Householders Complain as Water Dries Up

Residents of Phnom Penh suburbs, especially boreys, are complaining about the lack of clean water for daily use especially in the dry season. Photo from Facebook

Development outstripping infrastructure: Governor

PHNOM PENH--Residents of Phnom Penh suburbs, especially boreys, are complaining about the lack of clean water for daily use especially in the dry season.

Social observers blame lack of accountability and clear planning by private developers and the state.

Chhi Mey, 30, who lives in Borey Pip Pop Thmey Kur Srov II in southern Phnom Penh, said the water pressure was low upstairs and sometimes there was no water, while the water pressure was weak on the ground floor.

"Every morning, it's difficult to take a shower and some days the water is not clean and makes us itchy," she said. "Some days it is clear but on other days it is rusty and black.”
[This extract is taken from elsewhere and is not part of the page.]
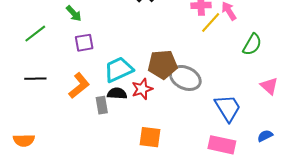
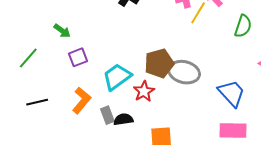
black semicircle: (117, 93) -> (123, 119), moved

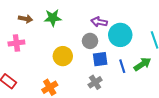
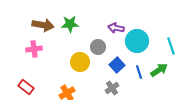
brown arrow: (26, 19) -> (43, 25), size x1.5
gray circle: (90, 41) -> (98, 47), moved
blue square: (100, 59) -> (117, 65), turned -35

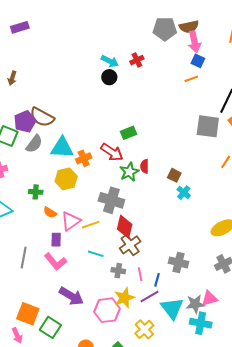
The water was supplied by the borey, not by Phnom Penh Water Supply Authority (PPWSA), she added.

Oun Thean, who lives in Borey Piphub Thmey Chhouk Va, said that since December, people in her area have been short of water. Recently, the borey provided additional water but there was not enough.

"My house had some but sometimes it was cut," she said. "But some houses had only a little to wash their faces and but not to take a shower. When the truck brings water, people run to get water for their houses."

City Governor Khuong Sreng said the water shortage was due to the speed of development and population growth.

The real estate sector was developing rapidly and water supply projects had not caught up, he said.

Authorities were working to resolve the issue by building more water plants. He said he had asked the Water Supply Authority about the lack of clean water.

There was a master plan but some new developments were not included. "Our real estate sector is developing so fast that we cannot plan," he said. "Water and electricity plans are not meeting private sector growth."

Social observers say water shortages have been going on for years. They blame the government for allowing private companies to develop without paying attention to the people.

Social development analyst Meas Ny said the state has an obligation on the issue. The administration of Phnom Penh and the PPWSA especially have a duty to provide water to people in its area.

They must evaluate data more accurately on population growth and the progress of other sectors in society.

"There is a lack of clear plans,” he said. "For population growth, the government needs to estimate the increasing demand for water and electricity. It has to be prepared to take responsibility."

Some private companies do not cooperate with the state. Authorities must be prepared and responsible for citizens' issues. he added.

PPWSA and Ministry of Health officials are responsible for inspecting water quality and taking action. They should not let people use water which has rust, a stench, lime or causes problems for people's health, he said.

San Chey, executive director of the Cambodian Social Accountability Alliance, said the lack of cooperation between developers and state agencies led to all these problems.

"In the past, some companies have started construction and have not yet applied for a permit," he said. "There is lack of forethought in all areas, including the irresponsibility of the authorities."

As a citizen, he wants to see the state have a clear plan and implement it effectively so as not to cause problems for citizens or consumers.

Every day, 700,000 cubic meters of water are needed to supply Phnom Penh and nearby Takhmao city but the supply capacity is only about 600,000 cubic meters.

The authority plans to extend the water distribution system and pipelines in line with the policy of clean water and sanitation for everyone in the city by 2025.